Literacy professors publish chapter on assessing student spelling

5/23/2007 7:00:00 AM

Shane Templeton, Educational Specialties professor, Donald Bear, professor and director of the E.L. Cord Foundation Center for Learning and Literacy, and Saundra Madura, who now teaches fifth grade at Florence Drake Elementary School in Sparks, have published the invited chapter "Assessing students' spelling knowledge: Relationships to reading and writing," in Classroom literacy assessment: Making Sense of what Students Know and Do (New York: Guilford Press, 2007).

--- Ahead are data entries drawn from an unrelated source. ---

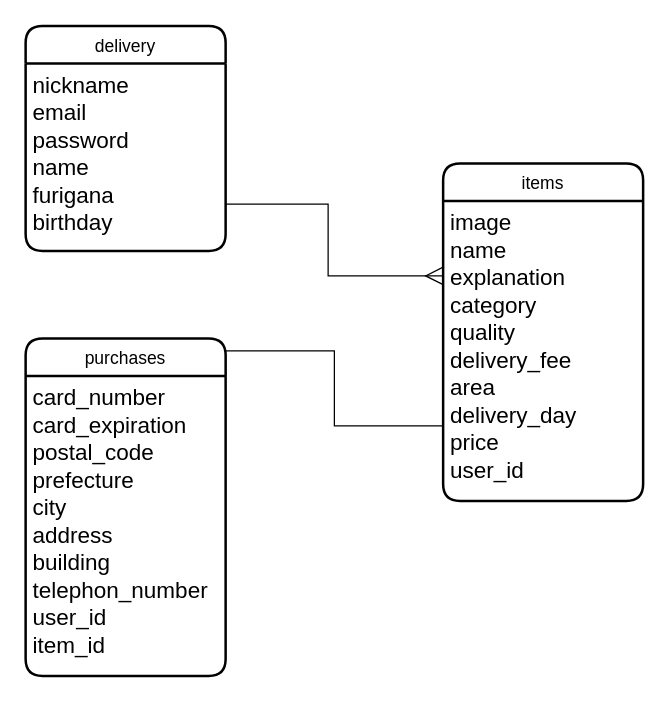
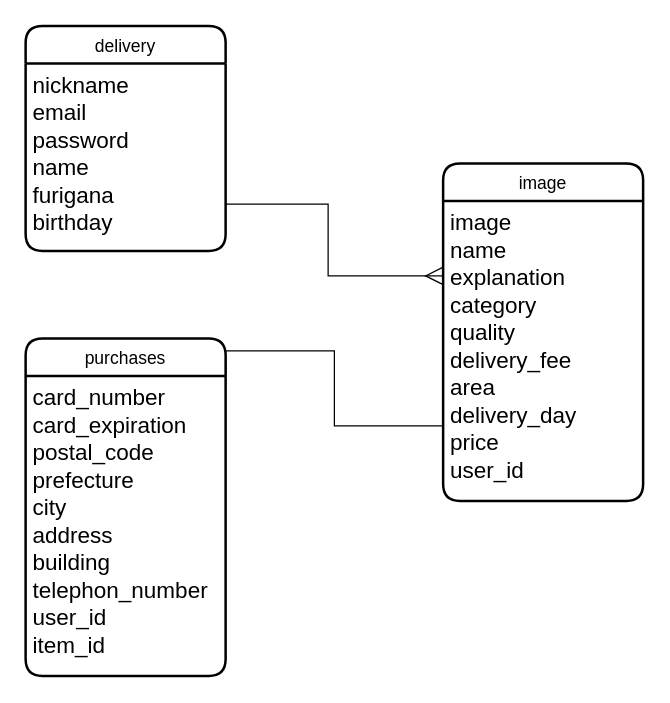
  <mxCell id="0" />
  <mxCell id="1" parent="0" />
  <mxCell id="2" value="delivery" style="swimlane;childLayout=stackLayout;horizontal=1;startSize=30;horizontalStack=0;rounded=1;fontSize=14;fontStyle=0;strokeWidth=2;resizeParent=0;resizeLast=1;shadow=0;dashed=0;align=center;" parent="1" vertex="1"><mxGeometry x="20" y="20" width="160" height="180" as="geometry" /></mxCell>
  <mxCell id="3" value="nickname&#10;email&#10;password&#10;name&#10;furigana&#10;birthday" style="align=left;strokeColor=none;fillColor=none;spacingLeft=4;fontSize=18;verticalAlign=top;resizable=0;rotatable=0;part=1;" parent="2" vertex="1"><mxGeometry y="30" width="160" height="150" as="geometry" /></mxCell>
- <mxCell id="4" value="items" style="swimlane;childLayout=stackLayout;horizontal=1;startSize=30;horizontalStack=0;rounded=1;fontSize=14;fontStyle=0;strokeWidth=2;resizeParent=0;resizeLast=1;shadow=0;dashed=0;align=center;" parent="1" vertex="1"><mxGeometry x="354" y="130" width="160" height="270" as="geometry" /></mxCell>
+ <mxCell id="4" value="image" style="swimlane;childLayout=stackLayout;horizontal=1;startSize=30;horizontalStack=0;rounded=1;fontSize=14;fontStyle=0;strokeWidth=2;resizeParent=0;resizeLast=1;shadow=0;dashed=0;align=center;" parent="1" vertex="1"><mxGeometry x="354" y="130" width="160" height="270" as="geometry" /></mxCell>
  <mxCell id="5" value="image&#10;name&#10;explanation&#10;category&#10;quality&#10;delivery_fee&#10;area&#10;delivery_day&#10;price&#10;user_id" style="align=left;strokeColor=none;fillColor=none;spacingLeft=4;fontSize=18;verticalAlign=top;resizable=0;rotatable=0;part=1;" parent="4" vertex="1"><mxGeometry y="30" width="160" height="240" as="geometry" /></mxCell>
  <mxCell id="6" value="purchases" style="swimlane;childLayout=stackLayout;horizontal=1;startSize=30;horizontalStack=0;rounded=1;fontSize=14;fontStyle=0;strokeWidth=2;resizeParent=0;resizeLast=1;shadow=0;dashed=0;align=center;" parent="1" vertex="1"><mxGeometry x="20" y="270" width="160" height="270" as="geometry" /></mxCell>
  <mxCell id="7" value="card_number&#10;card_expiration&#10;postal_code&#10;prefecture&#10;city&#10;address&#10;building&#10;telephon_number&#10;user_id&#10;item_id" style="align=left;strokeColor=none;fillColor=none;spacingLeft=4;fontSize=18;verticalAlign=top;resizable=0;rotatable=0;part=1;" parent="6" vertex="1"><mxGeometry y="30" width="160" height="240" as="geometry" /></mxCell>
  <mxCell id="8" style="edgeStyle=orthogonalEdgeStyle;rounded=0;orthogonalLoop=1;jettySize=auto;html=1;exitX=1;exitY=0.75;exitDx=0;exitDy=0;entryX=0;entryY=0.25;entryDx=0;entryDy=0;fontSize=18;fontColor=#000000;endArrow=ERmany;endFill=0;endSize=12;" parent="1" source="3" target="5" edge="1"><mxGeometry relative="1" as="geometry" /></mxCell>
  <mxCell id="9" style="edgeStyle=orthogonalEdgeStyle;rounded=0;orthogonalLoop=1;jettySize=auto;html=1;exitX=1;exitY=0;exitDx=0;exitDy=0;entryX=0;entryY=0.75;entryDx=0;entryDy=0;endArrow=none;endFill=0;endSize=12;fontSize=18;fontColor=#000000;" parent="1" source="7" target="5" edge="1"><mxGeometry relative="1" as="geometry" /></mxCell>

The book has won rave reviews:

Timothy Shanahan, Department of Curriculum and Instruction, College of Education, University of Illinois at Chicago writes:

"What a wonderful book! Paratore and McCormack have assembled a collection of 'must-read' chapters that hone in on best practices in classroom literacy assessment, cutting through the fog of testing mandates and poor practice with the clarifying intensity of a laser."

"These pages are packed with checklists, vignettes, exemplars, rubrics, insights, good ideas, and helpful findings. Readers may not agree with everything they read here, but it's hard to find a page that doesn't help one to better make sense of children's learning. This is definitely the smart teachers' guide to literacy assessment."

Mary E. Matthews, Curriculum Coordinator for K-8 Language Arts, Brookline (Massachusetts) Public Schools writes:

"The most comprehensive and thorough examination of classroom-based literacy assessment that I have seen. The contributors provide a necessary balance between research and best practice, identifying and clarifying the principles of effective assessment with the goal of improving teaching and learning."

This book is particularly timely, as teachers nationwide are faced with preparing their students each year for mandated, external, and high-stakes testing. Classroom Literacy Assessment clearly places assessment back in the hands of teachers and their students."

"It should be read and discussed by teachers, specialists, and administrators in preschool through middle school to revisit the purpose of assessment and its relation to meaningful learning. It would serve well as a core text in any course on effective literacy assessment."